Change is part of life; we all adapt to it even when it’s the kind of change we might not like at first. Andre Symes, Chief Growth Officer at Genasys Tech, takes a look at how legacy systems vs the new eco-system isn’t just a simple either/or choice. Insurers can refine, adapt and change.
When you think of the word ‘legacy’ in the insurance world, do you associate it with ‘old’ and ‘outdated’ or even ‘obsolete’?
I’m starting to feel a bit sorry for all the legacy systems out there. Their technology was at the cutting edge in their day and at their core, their technology is rock solid. Being solid is often a good thing and if it’s a central part of your strategy, why change? I’m the first to applaud any business that resists the urge to implement technology change for the sake of change, contrary to the chatter that might be taking place in the beanbag area of the office over a tall, non-fat latte with extra hazelnut drizzle.
However, if agility or innovation is a desired strategy, being as solid as a Sherman tank has some drawbacks. Some older tech is so solid, embedded in concrete if you like, that it’s not flexible enough to interact with newer systems or cope with the demands of newer ways of selling products or managing policies or claims.
Hence the natural connotation that legacy is a barrier for innovation as the larger insurance companies look to move into new areas, keep pace with customer demands, and deliver their products and services in new and more efficient ways.
However ripping out an entire system and replacing it not only comes with huge cost and effort, but also significant risk. Think about it this way: would you be keen to change one of the twinjets on a Boeing 777 midflight? Insurance companies can’t land, ‘disembark’ their customers and call in their engineers to test and install a new tech engine to transform a part of their operation; they have to do it while still flying towards their destination. Equally, moving away from a legacy tech stack to partner with a third party to develop a new proposition requires a leap of faith with reputations on the line. What are the long-term implications of having both a legacy system and a number of external systems? Is it possible to future proof?
I often liken the legacy system conundrum to someone who has painted themselves into a corner during a redecorating project – they’ve spent a lot of time and money on creating a beautiful space but no-one can get out of it. Well the room doesn’t necessarily need a new colour scheme, it just needs to be opened up to let in a bit more light and space.
The key to unlock that light and space is to engage with a partner who has technology future proofing front of mind – a partner who not only has the latest no code tools to enable fast product development combined with a powerful and mature back-end to scale up as new ideas grow and succeed, but also who deliver the additional benefits of REST APIs. This allows a large insurance company to roll these products off the innovation platform on to their own legacy system or maintain a hybrid approach.
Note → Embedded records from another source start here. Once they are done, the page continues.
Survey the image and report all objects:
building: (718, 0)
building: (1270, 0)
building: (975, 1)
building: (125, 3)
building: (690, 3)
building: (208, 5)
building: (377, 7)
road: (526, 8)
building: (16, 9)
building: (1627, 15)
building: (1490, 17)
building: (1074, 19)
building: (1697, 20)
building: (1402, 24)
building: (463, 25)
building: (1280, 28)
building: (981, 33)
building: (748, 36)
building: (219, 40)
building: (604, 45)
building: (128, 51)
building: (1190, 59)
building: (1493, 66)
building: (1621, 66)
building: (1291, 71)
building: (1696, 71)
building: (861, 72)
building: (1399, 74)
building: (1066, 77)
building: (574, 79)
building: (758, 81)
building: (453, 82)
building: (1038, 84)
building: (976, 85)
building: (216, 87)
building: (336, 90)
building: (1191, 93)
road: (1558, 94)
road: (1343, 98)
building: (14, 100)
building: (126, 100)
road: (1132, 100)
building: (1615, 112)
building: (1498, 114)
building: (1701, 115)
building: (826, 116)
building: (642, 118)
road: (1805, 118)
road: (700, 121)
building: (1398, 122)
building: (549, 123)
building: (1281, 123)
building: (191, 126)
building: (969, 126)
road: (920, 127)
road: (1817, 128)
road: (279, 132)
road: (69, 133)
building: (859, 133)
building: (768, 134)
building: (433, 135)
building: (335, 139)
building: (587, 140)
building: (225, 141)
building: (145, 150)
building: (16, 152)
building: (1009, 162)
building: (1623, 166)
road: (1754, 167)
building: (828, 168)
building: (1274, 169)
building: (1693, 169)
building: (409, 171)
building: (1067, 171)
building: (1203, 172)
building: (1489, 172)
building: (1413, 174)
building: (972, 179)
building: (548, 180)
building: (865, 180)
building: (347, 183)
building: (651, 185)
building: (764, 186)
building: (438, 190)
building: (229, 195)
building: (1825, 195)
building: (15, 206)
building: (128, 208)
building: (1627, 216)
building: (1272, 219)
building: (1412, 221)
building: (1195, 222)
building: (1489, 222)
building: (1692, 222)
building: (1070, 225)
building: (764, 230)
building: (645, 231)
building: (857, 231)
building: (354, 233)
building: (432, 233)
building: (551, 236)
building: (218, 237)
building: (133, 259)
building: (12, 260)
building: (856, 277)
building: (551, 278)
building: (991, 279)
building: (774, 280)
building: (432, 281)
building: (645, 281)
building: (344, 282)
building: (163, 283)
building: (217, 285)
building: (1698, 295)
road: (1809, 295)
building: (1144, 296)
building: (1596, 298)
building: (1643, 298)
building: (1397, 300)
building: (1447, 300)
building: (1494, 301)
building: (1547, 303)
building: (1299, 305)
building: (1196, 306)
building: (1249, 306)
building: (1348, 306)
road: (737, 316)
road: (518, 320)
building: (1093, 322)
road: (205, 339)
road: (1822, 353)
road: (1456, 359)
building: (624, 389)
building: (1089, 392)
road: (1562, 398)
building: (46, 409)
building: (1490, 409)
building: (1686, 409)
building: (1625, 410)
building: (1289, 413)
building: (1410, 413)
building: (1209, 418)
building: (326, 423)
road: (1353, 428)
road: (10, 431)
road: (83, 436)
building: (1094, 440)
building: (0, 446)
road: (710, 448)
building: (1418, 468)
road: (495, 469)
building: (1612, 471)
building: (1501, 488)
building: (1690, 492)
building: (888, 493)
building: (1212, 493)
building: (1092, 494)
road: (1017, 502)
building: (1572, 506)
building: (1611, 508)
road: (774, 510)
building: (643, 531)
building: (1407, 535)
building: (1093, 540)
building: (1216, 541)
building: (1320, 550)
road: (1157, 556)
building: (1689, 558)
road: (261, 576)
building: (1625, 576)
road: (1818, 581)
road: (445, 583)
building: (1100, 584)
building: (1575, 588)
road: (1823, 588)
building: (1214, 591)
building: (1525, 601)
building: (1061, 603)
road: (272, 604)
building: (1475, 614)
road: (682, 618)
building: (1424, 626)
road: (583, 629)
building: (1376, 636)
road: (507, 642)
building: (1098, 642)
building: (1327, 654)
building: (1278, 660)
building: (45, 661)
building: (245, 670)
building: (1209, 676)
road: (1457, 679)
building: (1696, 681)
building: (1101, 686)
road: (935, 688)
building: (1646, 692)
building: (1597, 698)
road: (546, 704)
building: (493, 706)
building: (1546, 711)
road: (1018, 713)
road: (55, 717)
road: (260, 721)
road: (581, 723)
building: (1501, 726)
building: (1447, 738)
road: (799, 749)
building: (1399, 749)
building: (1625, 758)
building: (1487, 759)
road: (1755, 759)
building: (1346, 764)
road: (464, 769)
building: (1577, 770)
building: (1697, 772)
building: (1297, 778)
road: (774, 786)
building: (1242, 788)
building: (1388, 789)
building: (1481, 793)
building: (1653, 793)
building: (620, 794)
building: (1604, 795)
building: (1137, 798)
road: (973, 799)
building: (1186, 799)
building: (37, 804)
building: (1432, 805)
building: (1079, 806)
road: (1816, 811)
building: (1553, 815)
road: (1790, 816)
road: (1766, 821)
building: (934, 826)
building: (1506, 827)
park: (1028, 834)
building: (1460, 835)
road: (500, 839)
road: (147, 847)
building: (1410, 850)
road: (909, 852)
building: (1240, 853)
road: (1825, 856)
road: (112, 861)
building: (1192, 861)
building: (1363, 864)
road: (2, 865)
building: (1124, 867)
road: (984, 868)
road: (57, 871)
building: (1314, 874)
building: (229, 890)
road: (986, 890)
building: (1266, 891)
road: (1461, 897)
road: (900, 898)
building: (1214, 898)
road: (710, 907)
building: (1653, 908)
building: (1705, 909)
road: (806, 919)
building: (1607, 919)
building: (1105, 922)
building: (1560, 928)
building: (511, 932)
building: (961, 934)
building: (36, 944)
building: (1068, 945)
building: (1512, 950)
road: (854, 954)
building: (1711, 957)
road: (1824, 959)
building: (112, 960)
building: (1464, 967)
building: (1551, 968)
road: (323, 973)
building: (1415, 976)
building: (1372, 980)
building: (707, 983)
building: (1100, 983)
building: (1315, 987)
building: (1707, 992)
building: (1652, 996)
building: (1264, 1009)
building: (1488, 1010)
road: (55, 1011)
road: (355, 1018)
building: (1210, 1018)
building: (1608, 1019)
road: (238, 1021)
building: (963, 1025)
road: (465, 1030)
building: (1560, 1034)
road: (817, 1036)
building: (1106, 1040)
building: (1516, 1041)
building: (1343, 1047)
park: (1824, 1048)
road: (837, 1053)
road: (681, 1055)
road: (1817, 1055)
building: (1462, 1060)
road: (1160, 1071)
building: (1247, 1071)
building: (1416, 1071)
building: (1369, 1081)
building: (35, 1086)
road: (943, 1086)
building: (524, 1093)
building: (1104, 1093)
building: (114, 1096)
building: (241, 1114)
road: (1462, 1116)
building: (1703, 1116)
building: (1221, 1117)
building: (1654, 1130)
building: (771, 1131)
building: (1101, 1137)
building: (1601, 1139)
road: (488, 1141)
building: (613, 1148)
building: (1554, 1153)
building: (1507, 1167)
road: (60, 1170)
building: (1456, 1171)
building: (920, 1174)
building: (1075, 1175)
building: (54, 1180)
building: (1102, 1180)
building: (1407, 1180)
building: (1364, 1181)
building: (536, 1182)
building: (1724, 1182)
Innovation platforms who have hundreds of REST APIs allow insurance companies of all sizes to pick supplementary technology partners from an a la carte menu to meet their particular appetite today or tomorrow. This flexibility is essential as there will always be new developments that will meet an as yet unforeseen business need or problem. Being able to cater for the unpredictable as well as the planned direction of travel not only enables companies to be nimble and change course as necessary, it is also the key to preventing the tech of today becoming the legacy systems of tomorrow.